• Try it: Each line of the data below that holds the word "features" is to be reported in full.

• Extracted entries:
____________________

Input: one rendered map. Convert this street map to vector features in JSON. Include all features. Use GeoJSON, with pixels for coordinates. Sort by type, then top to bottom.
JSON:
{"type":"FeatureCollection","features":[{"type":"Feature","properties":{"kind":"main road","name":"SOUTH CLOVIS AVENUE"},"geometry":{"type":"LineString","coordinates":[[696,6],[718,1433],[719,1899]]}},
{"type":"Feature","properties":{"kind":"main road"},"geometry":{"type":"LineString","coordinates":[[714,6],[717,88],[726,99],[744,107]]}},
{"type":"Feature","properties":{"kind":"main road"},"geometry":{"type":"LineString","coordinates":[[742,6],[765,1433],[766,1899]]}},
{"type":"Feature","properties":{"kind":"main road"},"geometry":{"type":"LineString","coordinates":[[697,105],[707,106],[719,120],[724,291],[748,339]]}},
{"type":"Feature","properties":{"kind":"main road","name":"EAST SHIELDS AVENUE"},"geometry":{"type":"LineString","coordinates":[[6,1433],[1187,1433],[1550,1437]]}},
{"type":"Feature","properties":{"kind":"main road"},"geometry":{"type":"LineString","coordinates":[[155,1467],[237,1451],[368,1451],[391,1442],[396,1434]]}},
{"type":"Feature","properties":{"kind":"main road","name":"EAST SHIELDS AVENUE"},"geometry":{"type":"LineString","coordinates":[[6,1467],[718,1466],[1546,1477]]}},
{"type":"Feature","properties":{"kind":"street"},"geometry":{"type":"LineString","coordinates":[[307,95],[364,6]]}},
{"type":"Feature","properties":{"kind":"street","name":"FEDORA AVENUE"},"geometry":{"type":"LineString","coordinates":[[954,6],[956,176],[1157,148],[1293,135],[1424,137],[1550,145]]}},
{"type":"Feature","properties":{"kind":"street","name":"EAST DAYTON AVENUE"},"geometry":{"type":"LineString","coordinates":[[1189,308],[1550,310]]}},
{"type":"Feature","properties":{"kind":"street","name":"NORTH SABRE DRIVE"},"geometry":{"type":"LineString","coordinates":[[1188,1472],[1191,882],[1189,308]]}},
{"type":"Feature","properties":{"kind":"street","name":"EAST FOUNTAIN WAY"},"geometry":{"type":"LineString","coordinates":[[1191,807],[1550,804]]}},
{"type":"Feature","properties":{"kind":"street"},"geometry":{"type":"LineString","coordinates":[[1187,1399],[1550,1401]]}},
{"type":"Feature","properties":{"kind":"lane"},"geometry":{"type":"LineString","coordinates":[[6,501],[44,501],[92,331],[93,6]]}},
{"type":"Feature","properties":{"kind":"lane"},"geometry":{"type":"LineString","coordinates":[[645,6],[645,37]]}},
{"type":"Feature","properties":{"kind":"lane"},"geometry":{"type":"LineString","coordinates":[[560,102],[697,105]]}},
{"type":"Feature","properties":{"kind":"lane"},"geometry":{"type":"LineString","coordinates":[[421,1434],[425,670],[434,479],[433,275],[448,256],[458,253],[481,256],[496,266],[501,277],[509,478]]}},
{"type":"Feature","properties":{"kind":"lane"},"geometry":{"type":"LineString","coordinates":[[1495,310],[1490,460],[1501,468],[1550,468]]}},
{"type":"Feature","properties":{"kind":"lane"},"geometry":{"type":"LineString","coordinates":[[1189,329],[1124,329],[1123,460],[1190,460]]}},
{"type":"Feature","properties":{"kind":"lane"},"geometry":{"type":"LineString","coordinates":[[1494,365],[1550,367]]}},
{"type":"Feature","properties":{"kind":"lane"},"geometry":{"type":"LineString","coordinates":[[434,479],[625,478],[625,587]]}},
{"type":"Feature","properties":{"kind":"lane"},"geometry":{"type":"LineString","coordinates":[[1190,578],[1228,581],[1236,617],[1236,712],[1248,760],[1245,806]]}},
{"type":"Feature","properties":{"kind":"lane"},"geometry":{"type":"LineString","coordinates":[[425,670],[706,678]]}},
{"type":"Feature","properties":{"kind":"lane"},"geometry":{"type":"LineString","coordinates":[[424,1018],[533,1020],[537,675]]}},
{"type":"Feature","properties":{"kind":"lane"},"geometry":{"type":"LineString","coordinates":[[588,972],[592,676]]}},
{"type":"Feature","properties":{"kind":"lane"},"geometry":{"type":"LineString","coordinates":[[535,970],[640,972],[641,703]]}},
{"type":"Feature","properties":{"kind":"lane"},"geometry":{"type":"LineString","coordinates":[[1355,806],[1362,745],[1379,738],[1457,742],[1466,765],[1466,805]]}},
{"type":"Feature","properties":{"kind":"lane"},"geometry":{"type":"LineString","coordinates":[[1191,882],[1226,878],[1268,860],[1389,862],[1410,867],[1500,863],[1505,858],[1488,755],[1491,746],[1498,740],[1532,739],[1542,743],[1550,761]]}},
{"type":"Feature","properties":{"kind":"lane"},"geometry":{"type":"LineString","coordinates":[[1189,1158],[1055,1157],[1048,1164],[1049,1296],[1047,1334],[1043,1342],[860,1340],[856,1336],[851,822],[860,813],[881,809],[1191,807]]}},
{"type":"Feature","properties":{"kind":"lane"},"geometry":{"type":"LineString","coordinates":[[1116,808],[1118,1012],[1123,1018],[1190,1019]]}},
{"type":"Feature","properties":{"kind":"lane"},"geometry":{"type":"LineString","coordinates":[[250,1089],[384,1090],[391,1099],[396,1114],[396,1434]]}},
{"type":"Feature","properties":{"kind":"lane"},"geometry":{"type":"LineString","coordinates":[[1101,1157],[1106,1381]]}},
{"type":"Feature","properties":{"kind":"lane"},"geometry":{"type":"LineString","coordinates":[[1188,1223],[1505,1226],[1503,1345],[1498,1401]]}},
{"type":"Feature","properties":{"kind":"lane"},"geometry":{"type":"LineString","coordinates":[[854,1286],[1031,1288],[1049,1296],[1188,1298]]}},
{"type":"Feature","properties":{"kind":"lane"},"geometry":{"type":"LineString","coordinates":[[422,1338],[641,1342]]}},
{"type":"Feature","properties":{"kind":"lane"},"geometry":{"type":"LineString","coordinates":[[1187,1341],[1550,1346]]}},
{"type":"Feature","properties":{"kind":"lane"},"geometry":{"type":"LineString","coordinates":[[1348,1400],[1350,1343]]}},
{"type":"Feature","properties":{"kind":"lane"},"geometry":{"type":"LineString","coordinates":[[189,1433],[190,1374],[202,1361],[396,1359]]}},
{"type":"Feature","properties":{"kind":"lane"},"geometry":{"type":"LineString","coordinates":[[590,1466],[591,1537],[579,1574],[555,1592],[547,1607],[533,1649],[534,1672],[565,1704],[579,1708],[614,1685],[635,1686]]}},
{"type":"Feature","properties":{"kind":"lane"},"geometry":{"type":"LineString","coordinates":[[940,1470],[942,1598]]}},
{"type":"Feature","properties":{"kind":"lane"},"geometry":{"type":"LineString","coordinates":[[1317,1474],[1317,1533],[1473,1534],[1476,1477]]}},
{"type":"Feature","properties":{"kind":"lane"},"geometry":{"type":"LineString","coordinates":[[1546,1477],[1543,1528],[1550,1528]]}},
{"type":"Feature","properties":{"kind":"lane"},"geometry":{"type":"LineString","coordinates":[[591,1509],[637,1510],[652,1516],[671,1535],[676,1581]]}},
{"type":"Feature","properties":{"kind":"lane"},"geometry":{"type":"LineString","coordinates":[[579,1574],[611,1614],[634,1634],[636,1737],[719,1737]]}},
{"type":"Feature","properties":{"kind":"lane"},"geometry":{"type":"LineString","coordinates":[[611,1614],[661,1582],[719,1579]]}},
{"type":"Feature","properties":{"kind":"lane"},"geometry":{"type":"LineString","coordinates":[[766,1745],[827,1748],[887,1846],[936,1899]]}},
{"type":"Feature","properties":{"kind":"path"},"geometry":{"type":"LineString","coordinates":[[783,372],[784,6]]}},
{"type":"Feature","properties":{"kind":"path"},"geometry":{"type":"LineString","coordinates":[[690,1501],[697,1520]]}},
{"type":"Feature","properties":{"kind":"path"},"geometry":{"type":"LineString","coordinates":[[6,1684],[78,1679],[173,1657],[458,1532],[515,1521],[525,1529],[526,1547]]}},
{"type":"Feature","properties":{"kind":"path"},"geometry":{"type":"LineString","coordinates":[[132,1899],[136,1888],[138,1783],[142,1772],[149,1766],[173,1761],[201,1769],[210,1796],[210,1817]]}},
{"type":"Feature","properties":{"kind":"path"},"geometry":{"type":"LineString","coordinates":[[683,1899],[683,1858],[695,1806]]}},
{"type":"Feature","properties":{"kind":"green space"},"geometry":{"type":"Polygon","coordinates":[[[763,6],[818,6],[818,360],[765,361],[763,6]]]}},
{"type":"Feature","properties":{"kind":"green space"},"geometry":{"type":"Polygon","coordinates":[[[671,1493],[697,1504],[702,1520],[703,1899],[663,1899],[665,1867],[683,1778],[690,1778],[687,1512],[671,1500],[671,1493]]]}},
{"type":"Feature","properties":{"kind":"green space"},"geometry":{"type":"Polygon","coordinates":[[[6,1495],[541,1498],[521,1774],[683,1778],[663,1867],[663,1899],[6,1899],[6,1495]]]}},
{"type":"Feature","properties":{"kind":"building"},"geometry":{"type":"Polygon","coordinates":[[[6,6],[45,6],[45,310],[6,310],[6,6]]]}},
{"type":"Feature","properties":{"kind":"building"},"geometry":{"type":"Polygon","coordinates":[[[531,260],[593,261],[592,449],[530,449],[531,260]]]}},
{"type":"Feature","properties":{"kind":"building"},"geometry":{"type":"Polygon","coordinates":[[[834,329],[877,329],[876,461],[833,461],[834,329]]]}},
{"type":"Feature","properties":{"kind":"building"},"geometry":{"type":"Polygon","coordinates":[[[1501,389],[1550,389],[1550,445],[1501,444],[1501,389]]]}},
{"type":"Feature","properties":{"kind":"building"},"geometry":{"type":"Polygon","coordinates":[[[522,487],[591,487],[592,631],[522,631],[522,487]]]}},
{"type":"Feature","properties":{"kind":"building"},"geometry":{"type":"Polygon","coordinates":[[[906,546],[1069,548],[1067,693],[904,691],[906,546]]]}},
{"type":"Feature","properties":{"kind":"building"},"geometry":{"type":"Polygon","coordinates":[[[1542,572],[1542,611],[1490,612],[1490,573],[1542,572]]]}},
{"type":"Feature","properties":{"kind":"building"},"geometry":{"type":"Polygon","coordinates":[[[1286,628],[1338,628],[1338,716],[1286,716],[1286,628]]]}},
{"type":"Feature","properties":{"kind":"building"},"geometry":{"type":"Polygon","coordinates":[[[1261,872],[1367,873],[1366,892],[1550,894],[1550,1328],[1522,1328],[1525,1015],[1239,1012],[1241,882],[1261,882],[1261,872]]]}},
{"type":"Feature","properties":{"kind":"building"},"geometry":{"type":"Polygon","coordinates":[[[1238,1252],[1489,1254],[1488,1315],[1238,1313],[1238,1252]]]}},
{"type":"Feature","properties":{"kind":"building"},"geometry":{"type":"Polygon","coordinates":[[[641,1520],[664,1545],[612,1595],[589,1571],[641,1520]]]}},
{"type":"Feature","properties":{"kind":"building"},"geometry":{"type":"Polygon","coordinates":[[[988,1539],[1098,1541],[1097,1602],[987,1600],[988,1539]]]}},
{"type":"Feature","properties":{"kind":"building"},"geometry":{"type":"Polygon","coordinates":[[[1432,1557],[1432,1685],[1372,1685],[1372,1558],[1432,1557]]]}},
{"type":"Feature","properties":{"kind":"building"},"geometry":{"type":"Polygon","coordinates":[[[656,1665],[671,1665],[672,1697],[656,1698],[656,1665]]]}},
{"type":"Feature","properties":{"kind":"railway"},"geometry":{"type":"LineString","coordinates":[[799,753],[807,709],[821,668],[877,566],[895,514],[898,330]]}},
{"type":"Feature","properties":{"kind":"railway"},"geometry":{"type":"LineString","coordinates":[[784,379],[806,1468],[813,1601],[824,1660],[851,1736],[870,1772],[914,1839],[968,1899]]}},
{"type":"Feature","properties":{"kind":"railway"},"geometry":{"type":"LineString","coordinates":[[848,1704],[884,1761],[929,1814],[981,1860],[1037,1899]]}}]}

____________________

• Task response:
Input: one rendered map. Convert this street map to vector features in JSON. Include all features. Use GeoJSON, with pixels for coordinates. Sort by type, then top to bottom.
{"type":"FeatureCollection","features":[{"type":"Feature","properties":{"kind":"main road","name":"SOUTH CLOVIS AVENUE"},"geometry":{"type":"LineString","coordinates":[[696,6],[718,1433],[719,1899]]}},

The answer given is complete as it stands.